Lens distortion estimation data:
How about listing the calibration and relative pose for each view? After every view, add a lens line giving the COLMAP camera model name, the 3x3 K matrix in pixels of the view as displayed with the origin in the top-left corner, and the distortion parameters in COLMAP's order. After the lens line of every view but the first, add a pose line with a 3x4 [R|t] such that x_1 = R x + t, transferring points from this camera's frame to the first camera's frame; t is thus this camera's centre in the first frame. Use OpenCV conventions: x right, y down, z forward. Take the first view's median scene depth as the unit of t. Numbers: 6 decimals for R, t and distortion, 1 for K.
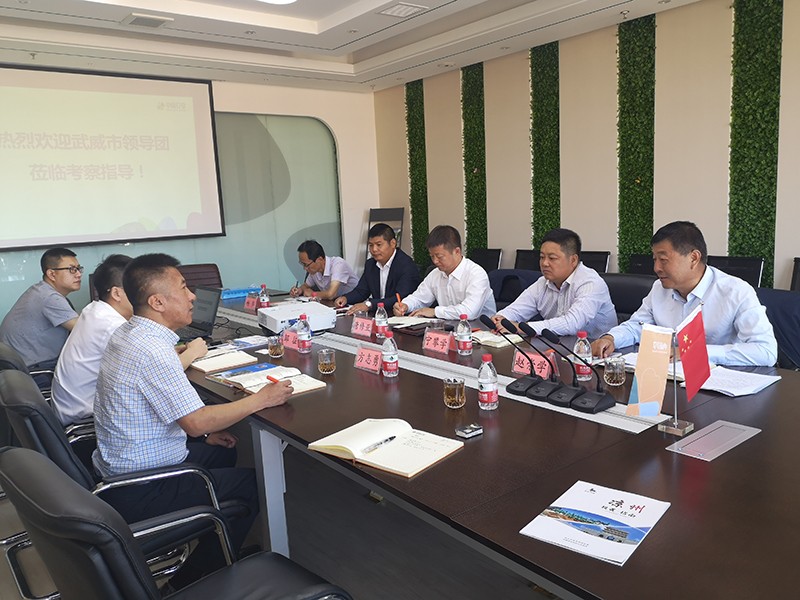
lens RADIAL K [[626.0, 0, 396.0], [0, 626.0, 299.9], [0, 0, 1]] dist [0.032118, -0.085299]
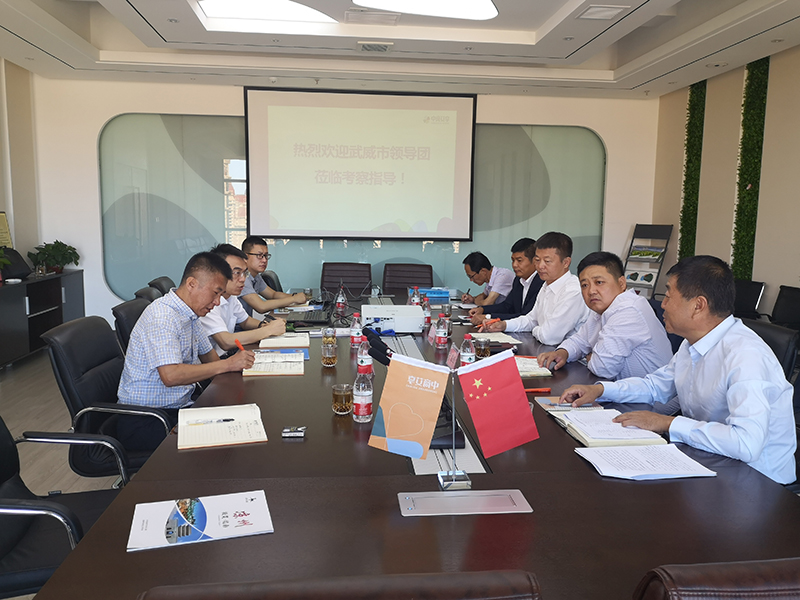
lens RADIAL K [[626.0, 0, 396.0], [0, 626.0, 299.9], [0, 0, 1]] dist [0.032118, -0.085299]
pose [[0.841465, 0.125777, -0.525468, 0.194323], [-0.132561, 0.990862, 0.024897, -0.014442], [0.523797, 0.048707, 0.850449, 0.046166]]
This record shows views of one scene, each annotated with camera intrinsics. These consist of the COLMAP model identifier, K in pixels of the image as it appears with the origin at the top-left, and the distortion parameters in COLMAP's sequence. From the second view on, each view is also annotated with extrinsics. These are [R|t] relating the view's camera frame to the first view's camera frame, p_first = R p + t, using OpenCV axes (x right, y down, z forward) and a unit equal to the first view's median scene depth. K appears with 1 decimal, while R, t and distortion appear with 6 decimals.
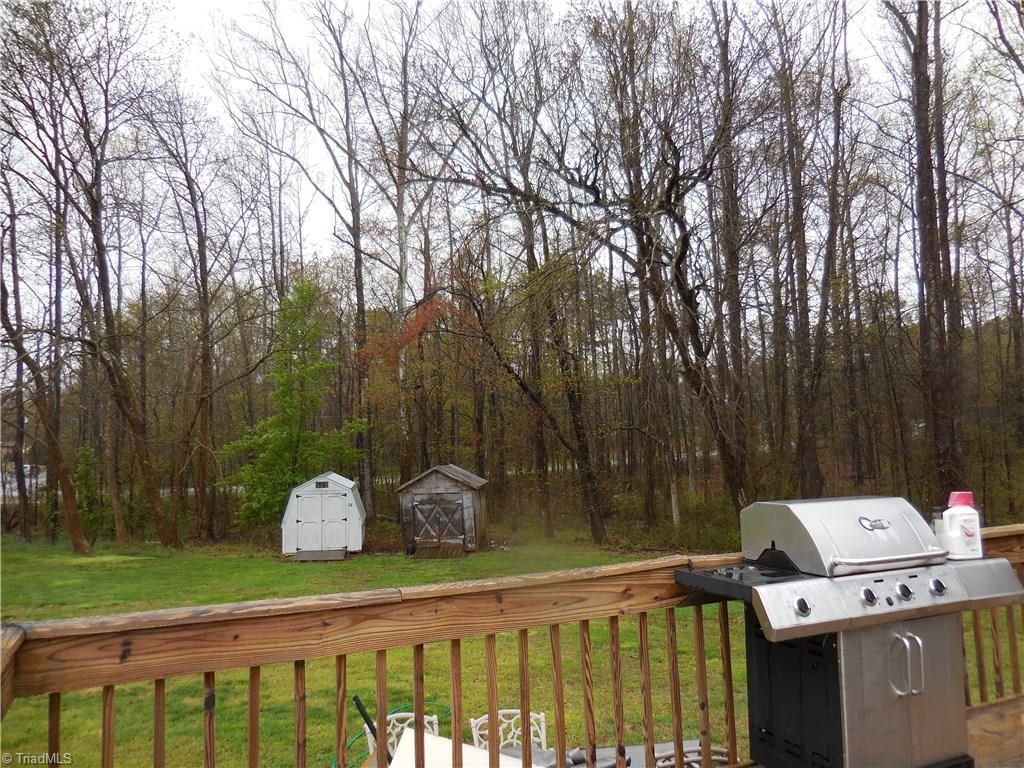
lens RADIAL K [[791.6, 0, 512.0], [0, 791.6, 384.0], [0, 0, 1]] dist [0.000623, -0.006330]
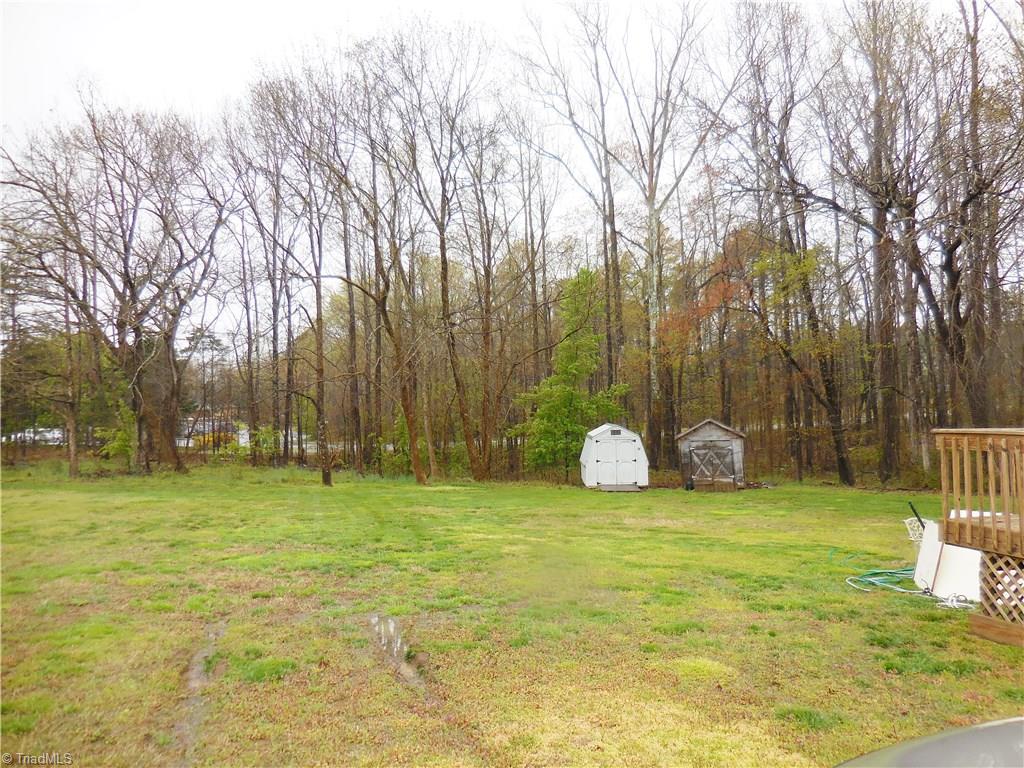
lens RADIAL K [[791.6, 0, 512.0], [0, 791.6, 384.0], [0, 0, 1]] dist [0.000623, -0.006330]
pose [[0.973245, -0.001873, -0.229764, -0.111733], [0.012551, 0.998907, 0.045021, -0.008237], [0.229428, -0.046700, 0.972205, -0.254005]]
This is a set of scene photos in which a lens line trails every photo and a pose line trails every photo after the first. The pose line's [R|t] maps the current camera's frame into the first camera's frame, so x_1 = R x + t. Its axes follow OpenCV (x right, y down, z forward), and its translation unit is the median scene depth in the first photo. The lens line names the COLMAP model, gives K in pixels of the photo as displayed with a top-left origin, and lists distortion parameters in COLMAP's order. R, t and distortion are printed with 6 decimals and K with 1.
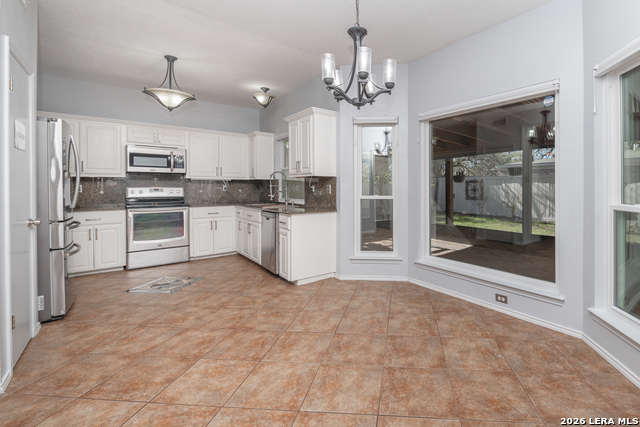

▶ [Your assignment]:
What is needed is every entry written out word for word, with no pictures.

▶ [Finished task]:
How about listing the calibration and relative pose for each view? After every view, add a lens line giving the COLMAP camera model name, the 3x3 K matrix in pixels of the view as displayed with the origin in the top-left corner, and the distortion parameters in COLMAP's order. After the lens line of every view but the first, add a pose line with a 3x4 [R|t] such that x_1 = R x + t, transferring points from this camera's frame to the first camera's frame; t is thus this camera's centre in the first frame. Use OpenCV conventions: x right, y down, z forward. Take the first view's median scene depth as the unit of t. Numbers: 6 decimals for R, t and distortion, 1 for K.
lens RADIAL K [[626.0, 0, 396.0], [0, 626.0, 299.9], [0, 0, 1]] dist [0.032118, -0.085299]
lens RADIAL K [[626.0, 0, 396.0], [0, 626.0, 299.9], [0, 0, 1]] dist [0.032118, -0.085299]
pose [[0.841465, 0.125777, -0.525468, 0.194323], [-0.132561, 0.990862, 0.024897, -0.014442], [0.523797, 0.048707, 0.850449, 0.046166]]
This record shows views of one scene, each annotated with camera intrinsics. These consist of the COLMAP model identifier, K in pixels of the image as it appears with the origin at the top-left, and the distortion parameters in COLMAP's sequence. From the second view on, each view is also annotated with extrinsics. These are [R|t] relating the view's camera frame to the first view's camera frame, p_first = R p + t, using OpenCV axes (x right, y down, z forward) and a unit equal to the first view's median scene depth. K appears with 1 decimal, while R, t and distortion appear with 6 decimals.
lens RADIAL K [[791.6, 0, 512.0], [0, 791.6, 384.0], [0, 0, 1]] dist [0.000623, -0.006330]
lens RADIAL K [[791.6, 0, 512.0], [0, 791.6, 384.0], [0, 0, 1]] dist [0.000623, -0.006330]
pose [[0.973245, -0.001873, -0.229764, -0.111733], [0.012551, 0.998907, 0.045021, -0.008237], [0.229428, -0.046700, 0.972205, -0.254005]]
This is a set of scene photos in which a lens line trails every photo and a pose line trails every photo after the first. The pose line's [R|t] maps the current camera's frame into the first camera's frame, so x_1 = R x + t. Its axes follow OpenCV (x right, y down, z forward), and its translation unit is the median scene depth in the first photo. The lens line names the COLMAP model, gives K in pixels of the photo as displayed with a top-left origin, and lists distortion parameters in COLMAP's order. R, t and distortion are printed with 6 decimals and K with 1.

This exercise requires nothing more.